*** Block opens ***

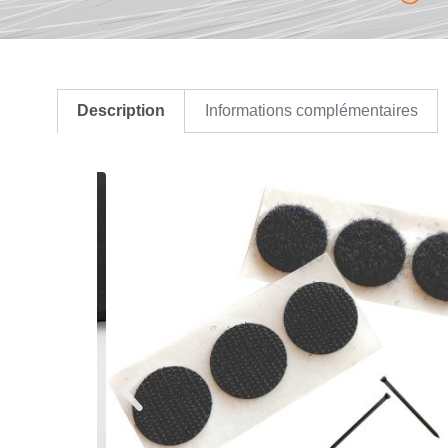
Description
Informations complémentaires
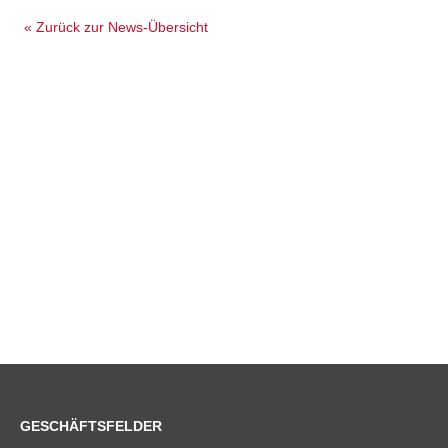
« Zurück zur News-Übersicht
GESCHÄFTSFELDER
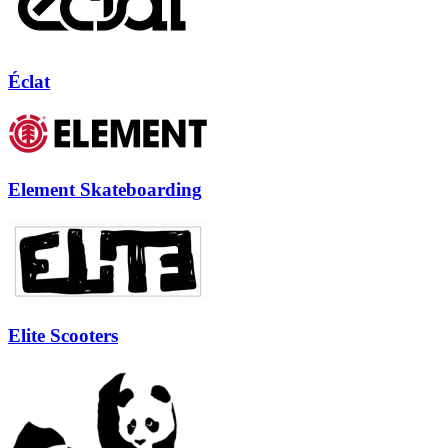
Éclat
Element Skateboarding
Elite Scooters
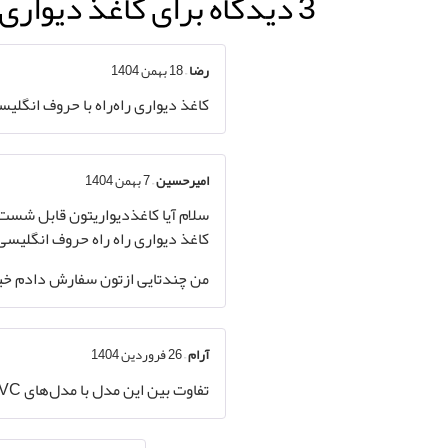
3 دیدگاه برای
کاغذ دیواری را
رضا
–
18 بهمن 1404
کاغذ دیواری راه‌راه با حروف انگ
امیرحسین
–
7 بهمن 1404
سلام آیا کاغذدیواریتون قابل شس
کاغذ دیواری راه راه حروف انگلیسی کد 5
من چندتایی ازتون سفارش دادم خی
آرام
–
26 فروردین 1404
تفاوت بین این مدل با مدل‌های PVC یا نانو چیه؟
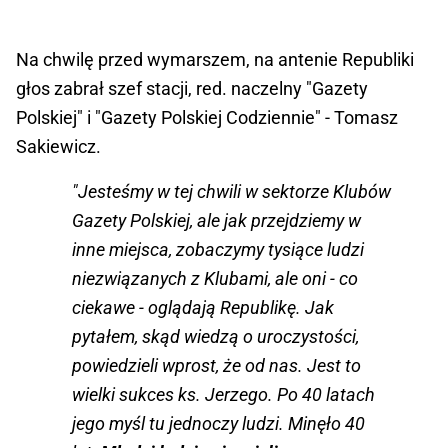
Na chwilę przed wymarszem, na antenie Republiki
głos zabrał szef stacji, red. naczelny "Gazety
Polskiej" i "Gazety Polskiej Codziennie" - Tomasz
Sakiewicz.
"Jesteśmy w tej chwili w sektorze Klubów
Gazety Polskiej, ale jak przejdziemy w
inne miejsca, zobaczymy tysiące ludzi
niezwiązanych z Klubami, ale oni - co
ciekawe - oglądają Republikę. Jak
pytałem, skąd wiedzą o uroczystości,
powiedzieli wprost, że od nas. Jest to
wielki sukces ks. Jerzego. Po 40 latach
jego myśl tu jednoczy ludzi. Minęło 40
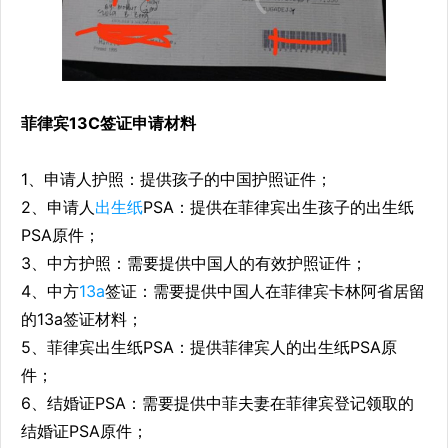
菲律宾13C签证申请材料
1、申请人护照：提供孩子的中国护照证件；
2、申请人
出生纸
PSA：提供在菲律宾出生孩子的出生纸
PSA原件；
3、中方护照：需要提供中国人的有效护照证件；
4、中方
13a
签证：需要提供中国人在菲律宾卡林阿省居留
的13a签证材料；
5、菲律宾出生纸PSA：提供菲律宾人的出生纸PSA原
件；
6、结婚证PSA：需要提供中菲夫妻在菲律宾登记领取的
结婚证PSA原件；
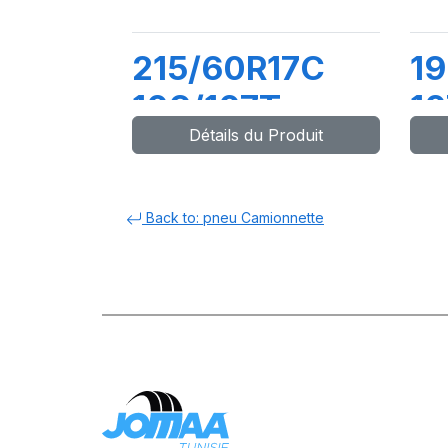
215/60R17C
19
109/107T
10
Détails du Produit
(104H)
T
TRANSPRO2
Back to: pneu Camionnette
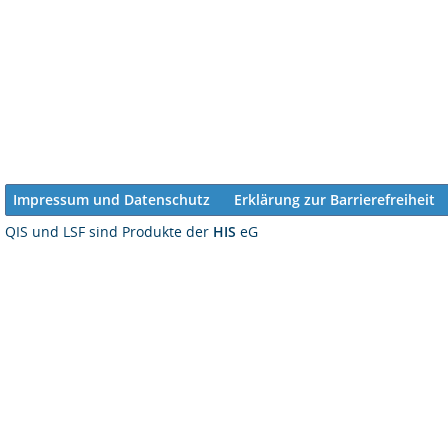
Impressum und Datenschutz
Erklärung zur Barrierefreiheit
QIS und LSF sind Produkte der
HIS
eG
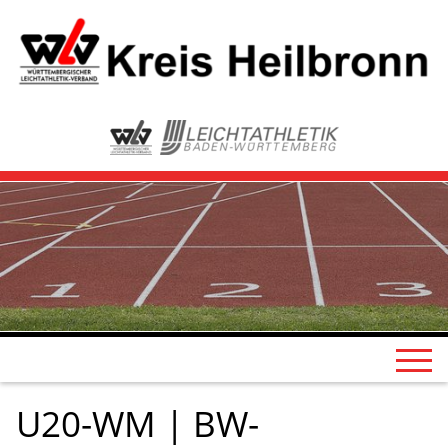
U20-WM | BW-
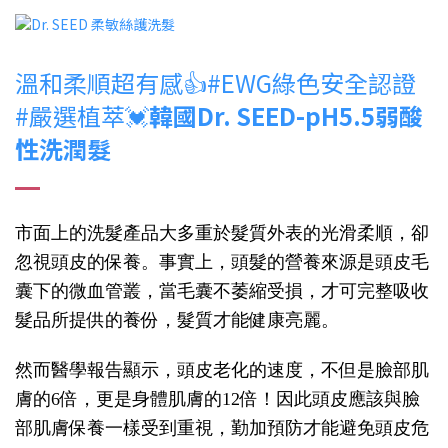
溫和柔順超有感👍#EWG綠色安全認證
#嚴選植萃💓
韓國Dr. SEED-pH5.5弱酸
性洗潤髮
市面上的洗髮產品大多重於髮質外表的光滑柔順，卻
忽視頭皮的保養。事實上，頭髮的營養來源是頭皮毛
囊下的微血管叢，當毛囊不萎縮受損，才可完整吸收
髮品所提供的養份，髮質才能健康亮麗。
然而醫學報告顯示，頭皮老化的速度，不但是臉部肌
膚的6倍，更是身體肌膚的12倍！因此頭皮應該與臉
部肌膚保養一樣受到重視，勤加預防才能避免頭皮危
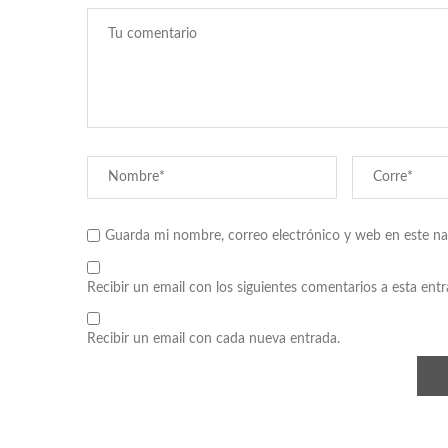
Guarda mi nombre, correo electrónico y web en este n
Recibir un email con los siguientes comentarios a esta entr
Recibir un email con cada nueva entrada.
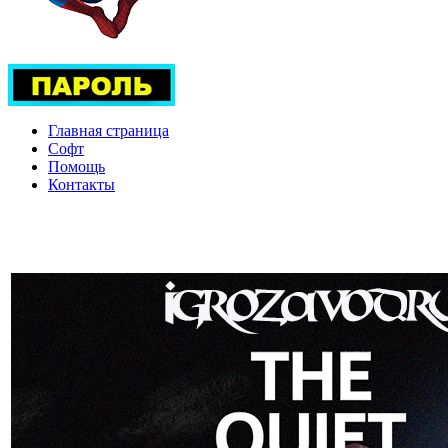
Главная страница
Софт
Помощь
Контакты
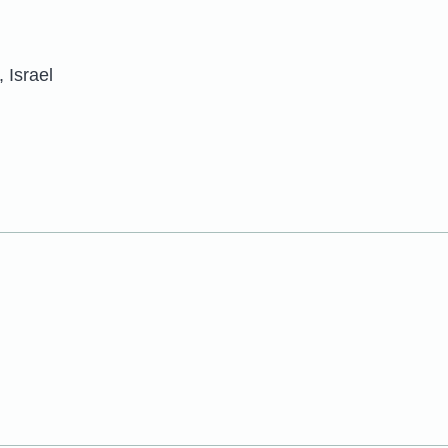
iv, Israel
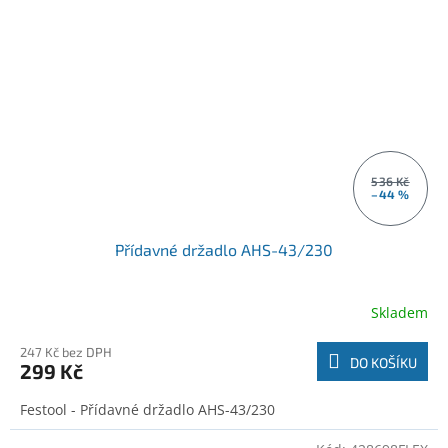
536 Kč
–44 %
Přídavné držadlo AHS-43/230
Skladem
247 Kč bez DPH
DO KOŠÍKU
299 Kč
Festool - Přídavné držadlo AHS-43/230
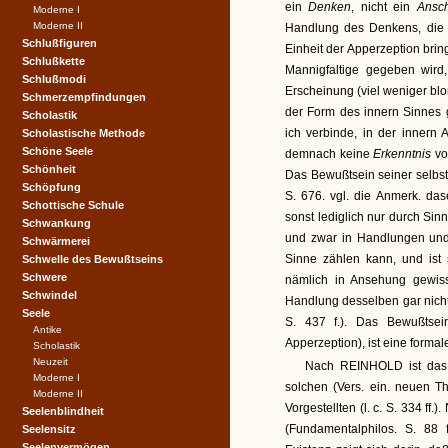
ein
Denken
, nicht ein
Ansc
Moderne I
Moderne II
Handlung des Denkens, die 
Schlußfiguren
Einheit der Apperzeption bri
Schlußkette
Mannigfaltige gegeben wird,
Schlußmodi
Erscheinung (viel weniger bl
Schmerzempfindungen
der Form des innern Sinnes 
Scholastik
ich verbinde, in der inner
Scholastische Methode
Schöne Seele
demnach keine
Erkenntnis
vo
Schönheit
Das Bewußtsein seiner selbst i
Schöpfung
S. 676. vgl. die Anmerk. das
Schottische Schule
sonst lediglich nur durch Sin
Schwankung
und zwar in Handlungen und
Schwärmerei
Sinne zählen kann, und ist s
Schwelle des Bewußtseins
Schwere
nämlich in Ansehung gewiss
Schwindel
Handlung desselben gar nicht 
Seele
S. 437 f.). Das Bewußtsein
Antike
Apperzeption), ist eine form
Scholastik
Neuzeit
Nach REINHOLD ist das 
Moderne I
solchen (Vers. ein. neuen The
Moderne II
Vorgestellten (l. c. S. 334 f
Seelenblindheit
(Fundamentalphilos. S. 88 
Seelensitz
Seelenvermögen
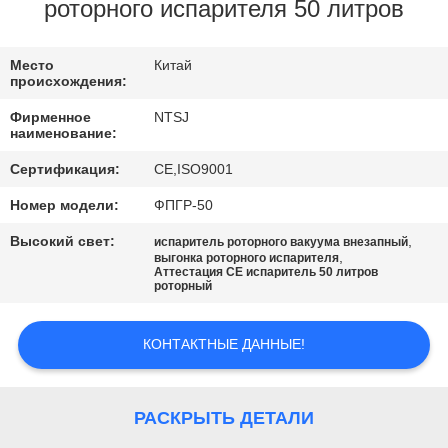
КАЧЕСТВА
роторного испарителя 50 литров
СВЯЖИТЕСЬ
Место
Китай
происхождения:
МЫ
Фирменное
NTSJ
наименование:
НОВОСТИ
Сертификация:
CE,ISO9001
Номер модели:
ФПГР-50
СПРОСИТЕ
Высокий свет:
,
испаритель роторного вакуума внезапный
ЦИТАТУ
,
выгонка роторного испарителя
Аттестация CE испаритель 50 литров
роторный
КАРТА
КОНТАКТНЫЕ ДАННЫЕ!
САЙТА
ПОЛИТИКА
РАСКРЫТЬ ДЕТАЛИ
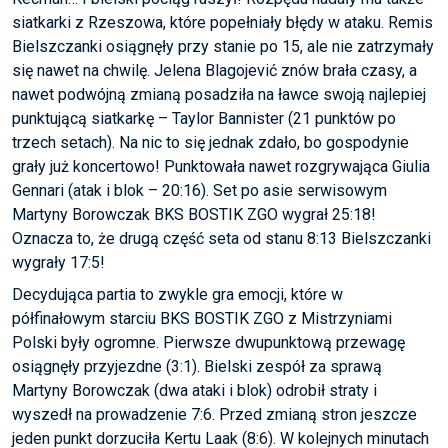
siatkarki z Rzeszowa, które popełniały błędy w ataku. Remis
Bielszczanki osiągnęły przy stanie po 15, ale nie zatrzymały
się nawet na chwilę. Jelena Blagojević znów brała czasy, a
nawet podwójną zmianą posadziła na ławce swoją najlepiej
punktującą siatkarkę – Taylor Bannister (21 punktów po
trzech setach). Na nic to się jednak zdało, bo gospodynie
grały już koncertowo! Punktowała nawet rozgrywająca Giulia
Gennari (atak i blok – 20:16). Set po asie serwisowym
Martyny Borowczak BKS BOSTIK ZGO wygrał 25:18!
Oznacza to, że drugą część seta od stanu 8:13 Bielszczanki
wygrały 17:5!
Decydująca partia to zwykle gra emocji, które w
półfinałowym starciu BKS BOSTIK ZGO z Mistrzyniami
Polski były ogromne. Pierwsze dwupunktową przewagę
osiągnęły przyjezdne (3:1). Bielski zespół za sprawą
Martyny Borowczak (dwa ataki i blok) odrobił straty i
wyszedł na prowadzenie 7:6. Przed zmianą stron jeszcze
jeden punkt dorzuciła Kertu Laak (8:6). W kolejnych minutach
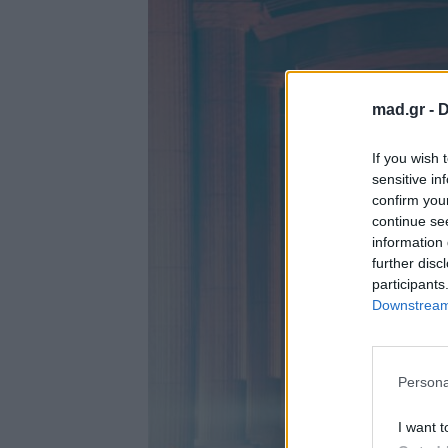
mad.gr -
D
If you wish 
sensitive in
confirm you
continue se
information 
further disc
participants
Downstream 
Persona
I want t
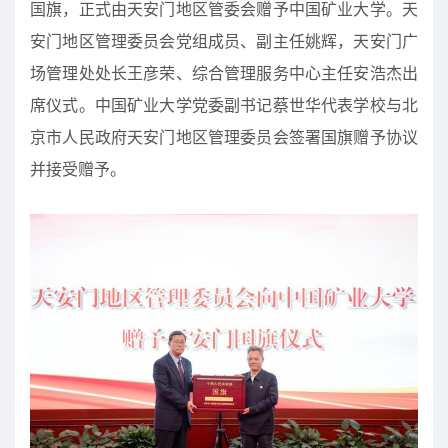
国旗，正式由天安门地区管委会赠予中国矿业大学。天
安门地区管理委员会党组成员、副主任姚辉，天安门广
场管理处处长王彦荣、综合管理服务中心主任安浩杰出
席仪式。中国矿业大学党委副书记蔡世华代表学校与北
京市人民政府天安门地区管理委员会签署国旗赠予协议
并接受赠予。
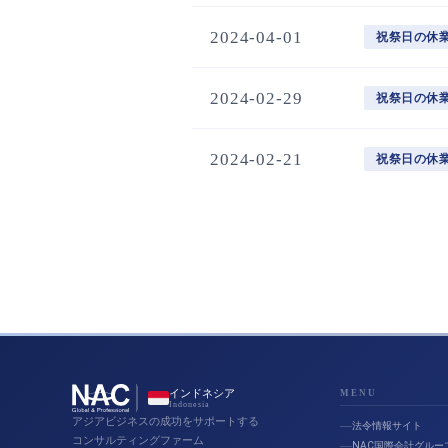
2024-04-01
祝祭日の休
2024-02-29
祝祭日の休
2024-02-21
祝祭日の休
インドネシア
MENU
Indonesia
アジアビジネスの成功をサポートする
法令情報サイト
コンサルティングファーム
NAC国際会計グルー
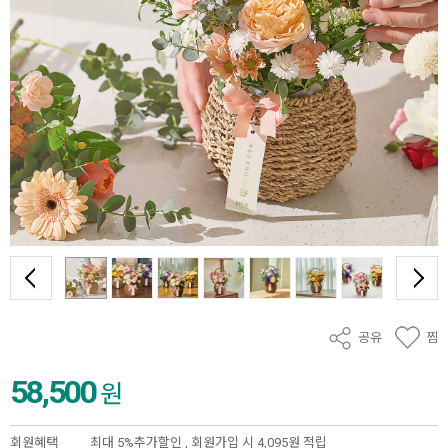
공유
찜
58,500
원
회원혜택
최대 5%추가할인 ,
회원가입 시 4,095원 적립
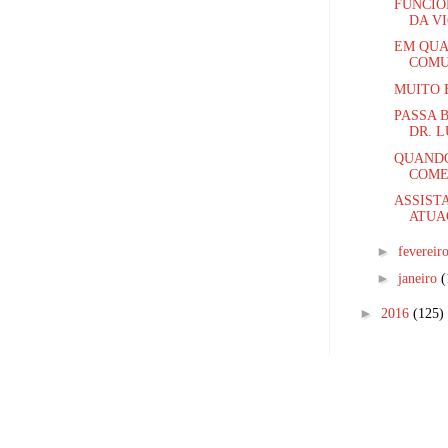
FUNCIO
DA VI
EM QUA
COMUN
MUITO 
PASSA 
DR. L
QUANDO
COME
ASSIST
ATUA
►
fevereir
►
janeiro
(
►
2016
(125)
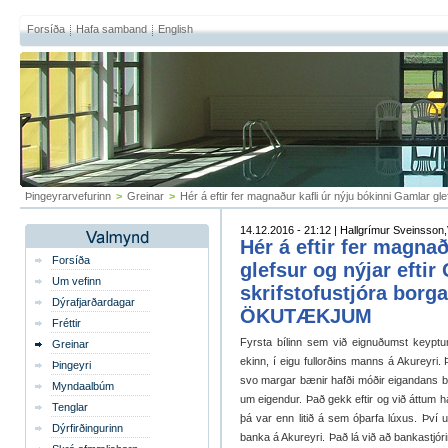
Forsíða
Hafa samband
English
Þingeyrarvefurinn
>
Greinar
>
Hér á eftir fer magnaður kafli úr nýju bókinni Gamlar 
14.12.2016 - 21:12 | Hallgrímur Sveinsson,V
Hér á eftir fer magna
Forsíða
glefsur og nýjar eftir
Um vefinn
skrifstofustjóra borga
Dýrafjarðardagar
ÖKUTÆKJUM
Fréttir
Fyrsta bílinn sem við eignuðumst keyptum
Greinar
ekinn, í eigu fullorðins manns á Akureyri. 
Þingeyri
svo margar bænir hafði móðir eigandans beð
Myndaalbúm
um eigendur. Það gekk eftir og við áttum ha
Tenglar
þá var enn litið á sem óþarfa lúxus. Því u
Dýrfirðingurinn
banka á Akureyri. Það lá við að bankastjóri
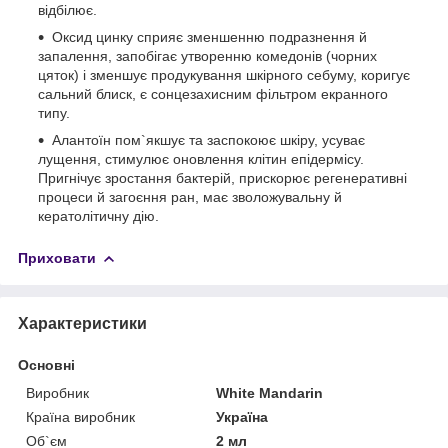
відбілює.
Оксид цинку сприяє зменшенню подразнення й
запалення, запобігає утворенню комедонів (чорних
цяток) і зменшує продукування шкірного себуму, коригує
сальний блиск, є сонцезахисним фільтром екранного
типу.
Алантоїн пом`якшує та заспокоює шкіру, усуває
лущення, стимулює оновлення клітин епідермісу.
Пригнічує зростання бактерій, прискорює регенеративні
процеси й загоєння ран, має зволожувальну й
кератолітичну дію.
Приховати
Характеристики
Основні
Виробник
White Mandarin
Країна виробник
Україна
Об`єм
2 мл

*** Block closes ***

— Assignment —
Each line above with the word "chwilę" must be returned.

— Response below —
Na chwilę przed wymarszem, na antenie Republiki
się nawet na chwilę. Jelena Blagojević znów brała czasy, a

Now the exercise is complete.